LA PROTESTA DELLE IMPRESE
Così gli enti hanno dato sfogo alla loro immaginazione. Formando persino figure che professionalmente in Italia non esistono. Il caso simbolo è quello dell’onicotecnico: una trentina di allievi sono diventati esperti nella ricostruzione delle unghia, ma dal punto di vista legale professione non esiste, non la potranno esercitare. E che dire degli 800 allievi che aspirano diventare operatori del settore dei rifiuti, abili nel riuso creativo e nel riciclo delle materie prime.
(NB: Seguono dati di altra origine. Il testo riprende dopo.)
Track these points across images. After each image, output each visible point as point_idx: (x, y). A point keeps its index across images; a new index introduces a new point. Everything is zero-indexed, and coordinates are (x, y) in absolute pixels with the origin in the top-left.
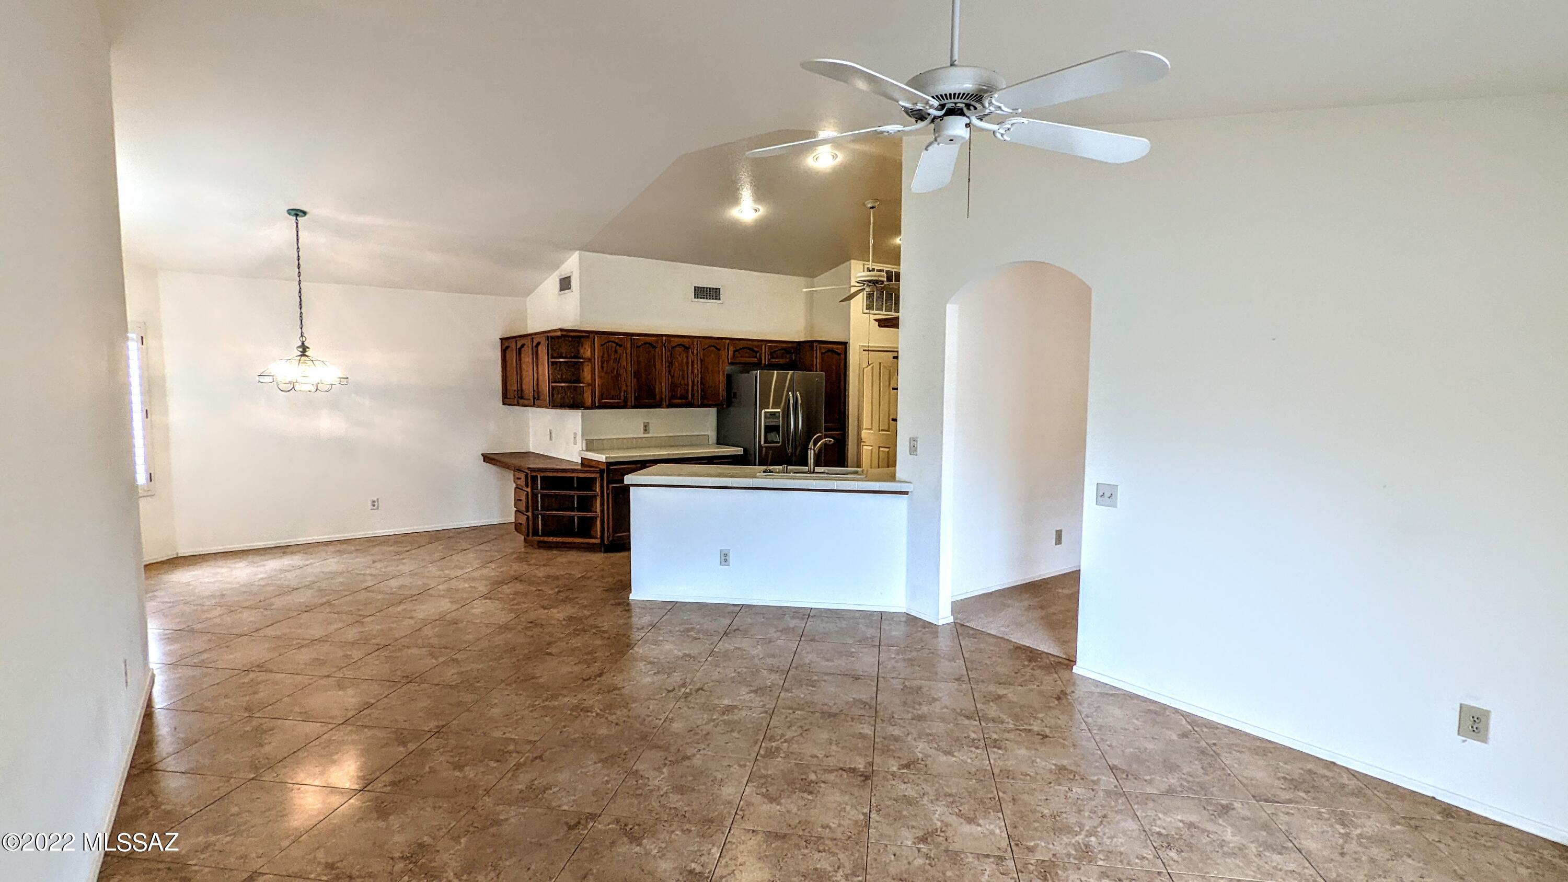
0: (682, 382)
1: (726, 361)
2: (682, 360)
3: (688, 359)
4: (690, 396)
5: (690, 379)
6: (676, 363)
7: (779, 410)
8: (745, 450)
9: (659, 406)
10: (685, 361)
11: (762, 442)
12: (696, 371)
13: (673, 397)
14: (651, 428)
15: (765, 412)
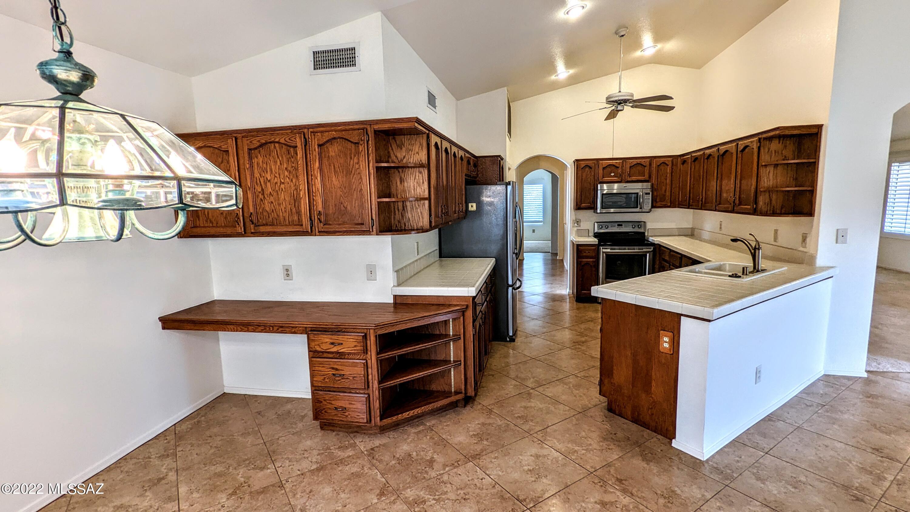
1: (464, 172)
4: (457, 209)
5: (457, 191)
13: (453, 211)
14: (419, 248)
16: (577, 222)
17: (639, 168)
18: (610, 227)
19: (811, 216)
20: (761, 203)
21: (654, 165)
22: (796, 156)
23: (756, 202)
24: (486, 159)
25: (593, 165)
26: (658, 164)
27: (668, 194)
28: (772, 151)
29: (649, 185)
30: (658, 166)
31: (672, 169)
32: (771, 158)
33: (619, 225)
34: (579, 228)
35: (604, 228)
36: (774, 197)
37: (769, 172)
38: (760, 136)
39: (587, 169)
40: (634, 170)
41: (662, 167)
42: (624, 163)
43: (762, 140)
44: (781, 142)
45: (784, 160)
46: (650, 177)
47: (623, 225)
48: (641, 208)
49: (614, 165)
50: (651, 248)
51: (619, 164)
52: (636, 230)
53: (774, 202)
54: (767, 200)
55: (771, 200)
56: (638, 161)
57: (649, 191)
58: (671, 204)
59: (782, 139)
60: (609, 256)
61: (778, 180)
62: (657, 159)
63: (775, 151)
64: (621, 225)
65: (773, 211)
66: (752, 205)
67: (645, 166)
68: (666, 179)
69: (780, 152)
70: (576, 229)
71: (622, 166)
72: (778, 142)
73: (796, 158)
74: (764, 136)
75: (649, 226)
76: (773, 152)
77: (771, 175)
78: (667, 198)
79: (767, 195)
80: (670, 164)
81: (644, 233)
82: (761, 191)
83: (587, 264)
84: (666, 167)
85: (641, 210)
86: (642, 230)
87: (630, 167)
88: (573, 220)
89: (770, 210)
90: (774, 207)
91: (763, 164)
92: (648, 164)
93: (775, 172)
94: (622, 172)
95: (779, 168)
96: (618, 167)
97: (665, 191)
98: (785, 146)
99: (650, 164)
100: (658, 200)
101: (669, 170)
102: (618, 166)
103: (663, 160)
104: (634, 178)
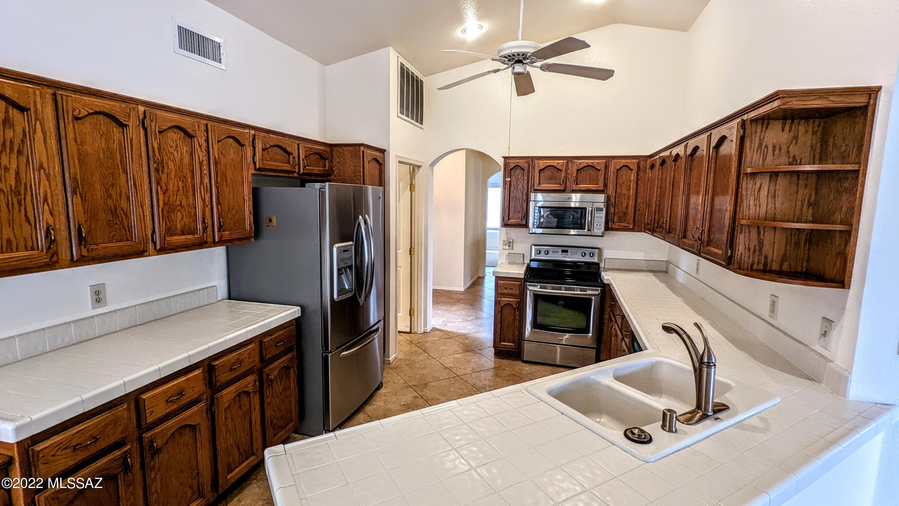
0: (184, 202)
1: (252, 166)
2: (181, 159)
3: (191, 155)
4: (200, 226)
5: (198, 195)
6: (171, 165)
7: (351, 243)
8: (303, 309)
9: (140, 253)
10: (186, 160)
11: (335, 296)
12: (206, 180)
13: (170, 231)
14: (109, 294)
15: (338, 248)
16: (510, 243)
17: (591, 171)
18: (550, 252)
19: (843, 287)
20: (740, 249)
21: (612, 169)
22: (817, 157)
23: (732, 243)
24: (345, 148)
25: (526, 165)
26: (618, 168)
27: (631, 210)
28: (767, 147)
29: (601, 197)
30: (618, 170)
31: (638, 175)
32: (764, 160)
33: (563, 251)
34: (512, 251)
35: (542, 253)
36: (768, 237)
37: (760, 188)
38: (745, 117)
39: (518, 171)
40: (583, 174)
41: (623, 172)
42: (570, 164)
43: (748, 122)
44: (787, 128)
45: (790, 164)
46: (605, 185)
47: (569, 251)
48: (589, 230)
49: (553, 166)
50: (597, 290)
51: (562, 166)
52: (587, 259)
53: (767, 248)
54: (754, 242)
55: (761, 244)
56: (589, 161)
57: (602, 205)
58: (634, 225)
59: (789, 122)
60: (537, 297)
61: (778, 205)
62: (616, 161)
63: (774, 147)
64: (566, 251)
65: (765, 264)
66: (724, 247)
67: (599, 170)
68: (629, 190)
69: (784, 148)
70: (507, 252)
71: (567, 169)
72: (780, 127)
73: (817, 162)
74: (752, 115)
75: (607, 254)
76: (770, 148)
77: (764, 193)
78: (629, 217)
79: (754, 232)
80: (635, 168)
81: (598, 264)
82: (742, 225)
83: (508, 304)
84: (629, 171)
85: (589, 233)
86: (596, 260)
87: (578, 170)
88: (504, 241)
89: (758, 263)
90: (766, 257)
91: (749, 170)
92: (602, 167)
93: (772, 188)
94: (566, 177)
95: (782, 182)
96: (561, 170)
97: (627, 208)
98: (796, 138)
99: (606, 167)
100: (615, 220)
101: (633, 177)
102: (560, 168)
103: (624, 162)
104: (582, 186)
E ancora, 400 gli allievi che hanno imparato la lingua dei segni, la Lis, e sperano di trovare un’occupazione, e 250 addetti all’antincendio che aspirano alla salvaguardia dei boschi dell’Isola già tutelati da 30 mila forestali. «Chi ha invogliato i ragazzi per partecipare a questi corsi adesso si assuma le proprie responsabilità» tuona Filippo Ribisi, presidente di Confartigianato Sicilia. «La Regione – prosegue Ribisi - deve confrontarsi col mondo delle imprese e capire quali sono le esigenze reali del mercato. Ci piacerebbe che si aprisse un confronto che l’assessore, che per la verità ha già paventato maggiore dialogo».

LA PROMESSA DELL'ASSESSORE
Ma la rivoluzione, stando all'assessore alla Formazione, Nelli Scilabra, è alle porte: «Continueremo sulla strada del dialogo e del confronto con tutte le forze produttive, le università e gli istituti iecnici della nostra Terra - ha detto - per individuare, insieme a loro, i percorsi formativi da attivare nei prossimi anni. L'obiettivo sarà uno: realizzare corsi che aiutino realmente i ragazzi a trovare un lavoro. Se fino a ieri, la Regione Siciliana si è piegata al ruolo di grande portafoglio al servizio degli enti, da oggi la nostra Regione torna ad essere protagonista e utilizzerà gli enti di formazione quali  strumenti per erogare un servizio alla cittadinanza».